Another possible approach is bootstrapping, which resamples results from the observed distribution, and was used in this analysis of AI stable ranks. I think the approach I chose is superior to bootstrapping. One major flaw of the bootstrapping approach is that it generates a confidence interval with a right tail. This is true because the resampling distribution is the same as sampling numbers from a spread of possible placements and then computing stable rank, which will follow the same patterns as the sampling distributions that we generated. Based on the sampling distributions we created, we know that the opposite should be true. Because you generally high roll larger stable ranks than you low roll lower ones, the lower bound of the confidence interval should be further away from the sample stable rank than the upper bound. Bootstrapping fails to utilize the known information about the sampling distribution, producing an output with the opposite effect of what we know to be true analytically.

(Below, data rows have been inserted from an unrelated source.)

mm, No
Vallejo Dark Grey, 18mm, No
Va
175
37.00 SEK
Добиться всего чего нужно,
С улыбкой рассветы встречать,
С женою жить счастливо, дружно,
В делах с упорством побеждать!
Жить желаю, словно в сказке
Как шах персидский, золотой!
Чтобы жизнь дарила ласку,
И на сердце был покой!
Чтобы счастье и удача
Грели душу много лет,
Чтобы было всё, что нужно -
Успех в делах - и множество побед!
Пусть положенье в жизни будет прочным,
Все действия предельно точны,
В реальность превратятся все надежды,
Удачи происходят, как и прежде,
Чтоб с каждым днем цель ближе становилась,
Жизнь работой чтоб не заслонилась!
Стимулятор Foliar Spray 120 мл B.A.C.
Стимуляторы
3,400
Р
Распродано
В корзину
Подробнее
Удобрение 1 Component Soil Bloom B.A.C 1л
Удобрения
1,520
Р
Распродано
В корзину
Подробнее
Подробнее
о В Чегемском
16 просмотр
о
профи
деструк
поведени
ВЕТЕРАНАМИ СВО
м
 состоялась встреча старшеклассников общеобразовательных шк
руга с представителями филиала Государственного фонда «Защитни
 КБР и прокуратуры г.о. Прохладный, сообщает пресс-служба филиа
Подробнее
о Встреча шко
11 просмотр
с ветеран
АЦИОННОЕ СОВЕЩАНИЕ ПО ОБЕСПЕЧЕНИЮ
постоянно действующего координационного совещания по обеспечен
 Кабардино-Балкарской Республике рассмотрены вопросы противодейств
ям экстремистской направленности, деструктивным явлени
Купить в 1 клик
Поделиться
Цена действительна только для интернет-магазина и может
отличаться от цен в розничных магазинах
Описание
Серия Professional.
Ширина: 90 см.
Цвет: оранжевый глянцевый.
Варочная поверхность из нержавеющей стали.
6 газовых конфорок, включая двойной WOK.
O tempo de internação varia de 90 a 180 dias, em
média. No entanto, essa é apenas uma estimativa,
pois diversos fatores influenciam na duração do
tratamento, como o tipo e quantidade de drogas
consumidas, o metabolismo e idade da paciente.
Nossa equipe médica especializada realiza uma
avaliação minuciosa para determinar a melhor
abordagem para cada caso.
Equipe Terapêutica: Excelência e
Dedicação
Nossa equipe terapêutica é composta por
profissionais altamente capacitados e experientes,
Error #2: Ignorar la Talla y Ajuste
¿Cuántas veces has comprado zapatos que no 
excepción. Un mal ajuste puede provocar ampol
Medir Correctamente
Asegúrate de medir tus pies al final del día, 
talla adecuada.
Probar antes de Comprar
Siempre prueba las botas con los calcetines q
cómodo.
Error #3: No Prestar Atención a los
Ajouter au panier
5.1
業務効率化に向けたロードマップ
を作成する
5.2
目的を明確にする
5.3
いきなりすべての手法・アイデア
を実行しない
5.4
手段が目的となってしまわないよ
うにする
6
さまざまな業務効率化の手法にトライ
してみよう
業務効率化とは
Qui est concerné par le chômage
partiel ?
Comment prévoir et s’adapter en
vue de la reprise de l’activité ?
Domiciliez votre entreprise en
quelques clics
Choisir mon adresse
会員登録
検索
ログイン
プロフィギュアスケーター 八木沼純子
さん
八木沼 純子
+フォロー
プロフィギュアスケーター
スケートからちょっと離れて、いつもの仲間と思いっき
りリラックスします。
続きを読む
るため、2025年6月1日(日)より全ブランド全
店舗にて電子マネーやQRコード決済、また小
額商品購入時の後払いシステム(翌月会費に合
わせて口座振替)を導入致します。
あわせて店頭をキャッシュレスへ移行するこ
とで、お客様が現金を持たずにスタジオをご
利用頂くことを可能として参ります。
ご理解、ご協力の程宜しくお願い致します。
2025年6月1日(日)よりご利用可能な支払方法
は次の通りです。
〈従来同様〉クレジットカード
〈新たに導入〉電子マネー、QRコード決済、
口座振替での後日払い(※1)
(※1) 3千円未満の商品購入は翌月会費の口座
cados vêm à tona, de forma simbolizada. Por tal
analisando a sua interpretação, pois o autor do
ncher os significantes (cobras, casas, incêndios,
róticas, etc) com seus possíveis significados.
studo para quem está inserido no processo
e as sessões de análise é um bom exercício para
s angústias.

There was also a post that used a Bayesian approach to estimate stable rank, and a corresponding website. The goal of my post is to analyze the inherent variance in mahjong (which comes from rolling a weighted 4 sided die many times). The inherent variance is hidden by the prior assumption that your stable rank is within a relatively small range. For example, the bayesian approach uses a prior where the 95% confidence interval of houou player's stable ranks is between 5.58 and 8.72. This prior rules out the possibility that there is a stable 10 dan low rolling, or a stable 4 dan high rolling, which is possible if we only think about the properties of rolling a weighted die.

The best possible approach that I can think of for this problem would be to use a version of parametric bootstrap , which would use a likelihood function to weigh varying 4 sided die and their probability of generating the sampling distribution, and then sample from a weighted combination of those 4 sided die. I believe this would improve upon my current approach by better handling the sampling distribution variance changing with stable rank, while still utilizing the information we have about how the sampling distributions are generated. With that said, I felt like this approach was overkill for this post, and the current results should be reasonably accurate.